Thompson On Cotton: Encouraging

    Encouraging best describes the way cotton prices withstood last week’s onslaught of poor economic news.  Its underlying strength was found in a shrinking crop. With eighteen percent of the U.S. crop now harvested less than favorable yields are fast becoming a reality. Traders weighing short supplies versus dismal demand are desperately seeking confirmation. Thus, the market traded narrowly in a range of only 161 points for the week, closing Friday all but unchanged at 87.14. Obviously, traders are awaiting Thursday’s October supply/demand report.   

    Crop conditions continue to decline with forty-three percent of the U.S. cotton crop rated poor to very poor. For weeks much of the U.S. crop has been in a drought situation. This has expanded to 76 percent of the Alabama crop and worse yet 97 percent of the Mississippi crop. In these drier areas of the Southeast and Midsouth, early harvest results are reflective of yields nearer a bale to the acre, something rarely seen with the advent of newer seed genetics.   It’s a year we all feared when the front-end loaded cost risk is realized where Mother Nature doesn’t provide.   
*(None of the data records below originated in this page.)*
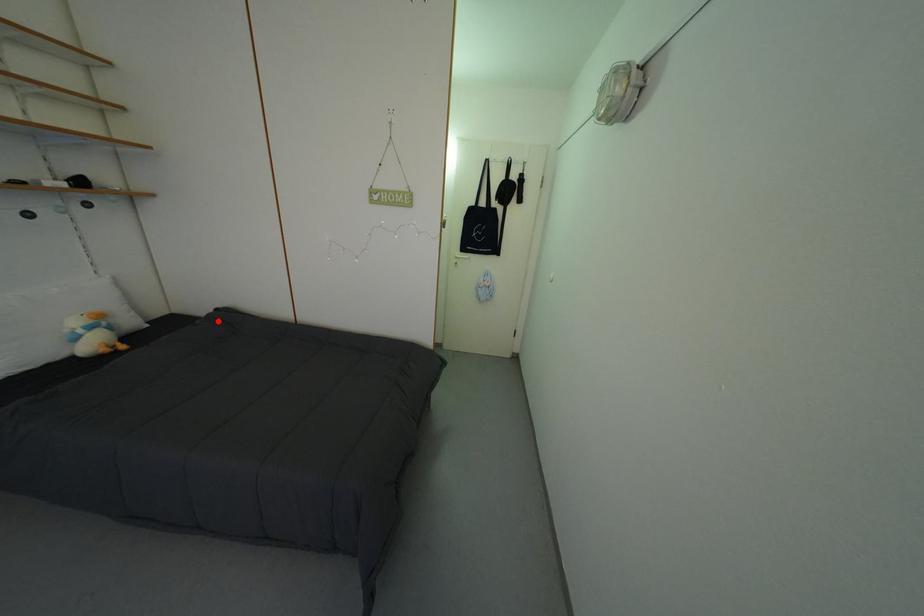
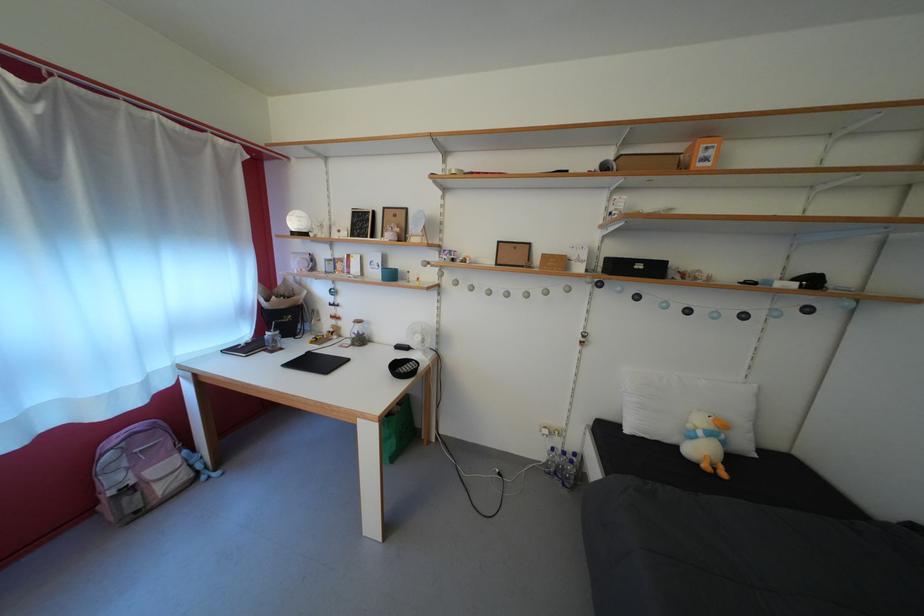
Question: I am providing you with two images of the same scene from different viewpoints. Image1 has a red point marked. In image2, the corresponding 3D location appears at what relative position? Reply with the corresponding letter.

Choices:
 (A) Closer
 (B) Farther

Answer: (A)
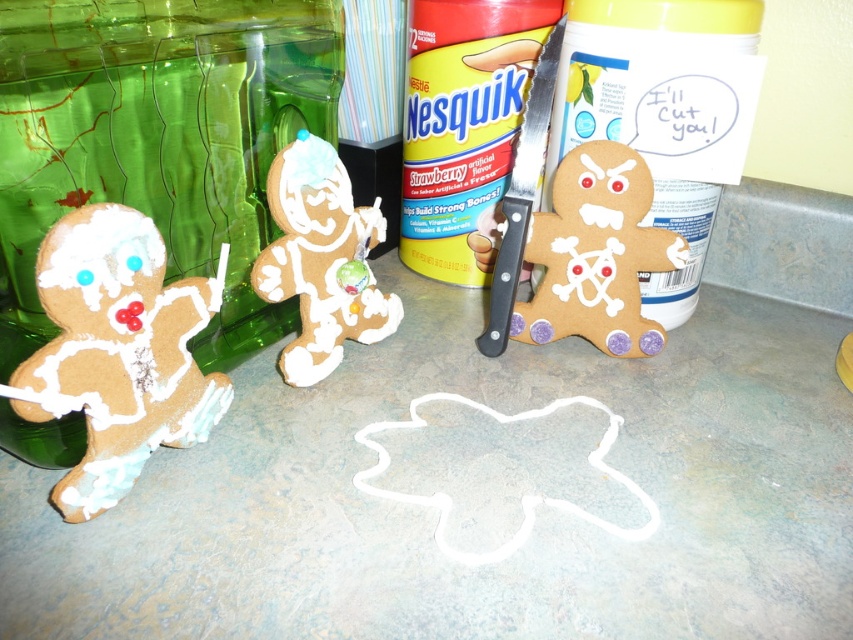
Question: Is white sugar-coated gingerbread man at left closer to camera compared to white frosted gingerbread man at center?

Choices:
 (A) yes
 (B) no

Answer: (A)

Question: In this image, where is brown cardboard gingerbread man at center right located relative to white frosted gingerbread man at center?

Choices:
 (A) left
 (B) right

Answer: (B)

Question: Which point is farther to the camera?

Choices:
 (A) (596, 161)
 (B) (65, 221)

Answer: (A)

Question: Can you confirm if brown cardboard gingerbread man at center right is smaller than white frosted gingerbread man at center?

Choices:
 (A) yes
 (B) no

Answer: (B)

Question: Which point is farther to the camera?

Choices:
 (A) click(x=556, y=170)
 (B) click(x=91, y=515)

Answer: (A)

Question: Which point appears closest to the camera in this image?

Choices:
 (A) (119, 344)
 (B) (355, 230)

Answer: (A)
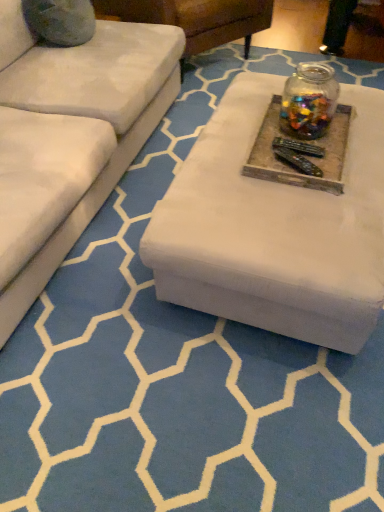
Question: Is transparent glass jar at upper center in front of or behind wooden tray at center in the image?

Choices:
 (A) front
 (B) behind

Answer: (B)

Question: Looking at the image, does transparent glass jar at upper center seem bigger or smaller compared to wooden tray at center?

Choices:
 (A) big
 (B) small

Answer: (A)

Question: From the image's perspective, is transparent glass jar at upper center located above or below wooden tray at center?

Choices:
 (A) below
 (B) above

Answer: (B)

Question: In the image, is wooden tray at center positioned in front of or behind transparent glass jar at upper center?

Choices:
 (A) behind
 (B) front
    On a positive note, weekly export sales were the best in months. Surprising given China and other Far East countries were in the middle of a holiday celebration. Sales of 240,000 bales surpassed the 193,000 a week needed to meet current export estimates. China and Viet Nam were primary buyers accounting for over eighty percent of the total volume. It appears most of this business was done when prices dipped to 85 cents.  Shipments, however, were still lacking at 150,000 bales, down six percent from the previous week and well below the 236,000 needed each week.  

    As mentioned earlier, recently released economic data suggests an environment wherein demand will remain weak.  The U.S. job market continues to be red hot as Friday’s jobs report showed 336,000 new jobs were added in September, doubling expectations of economists. Unfortunately, this is the last jobs report before the Federal Reserve’s next interest rate decision on November 1. In addition, an increase in job openings sent bond yields on 10- and 30-year notes to their highest levels in 16 years. Such high borrowing costs will likely exacerbate a downturn in an economy that has up until now been resilient.  The increase in long-term rates, along with the resumption of student loan debt, and another possible government shutdown threatens consumer spending.    

    Where to from here? Don’t expect the market to trade as lackadaisical as last week. A host of data traders have been waiting on is scheduled for release. On the economic front is the producer price index and consumer price index, both favored indicators of inflation. In view of a strong job market, the Fed will be concentrating on these two numbers when setting their agenda. Of greatest interest will be Thursday’s WASDE report.  Will USDA take another big whack at production both here and abroad or instead lower consumption to better balance the books?  I’ve learned the hard way never to second-guess the boys in D.C.  

     A couple of items of note that offer hope for better prices. Open Interest in the December futures contract increased for the tenth consecutive week and is now at its highest level in eleven months.  A tell-tale sign new money is coming into the market.  After being net sellers in the previous three weeks, managed funds were net buyers last week accumulating a net long position of   5.4 million bales.  Barring any big surprises in the WASDE report, our current trading range should remain intact.  That said, with opposing forces creating such a market conundrum, resist the urge to hold cotton while waiting for better prices. A less risky alternative would be to sell at the market and implement an option play or if nothing else sell on call and price later.  Either way, get it in someone else’s hands to stop carrying charges.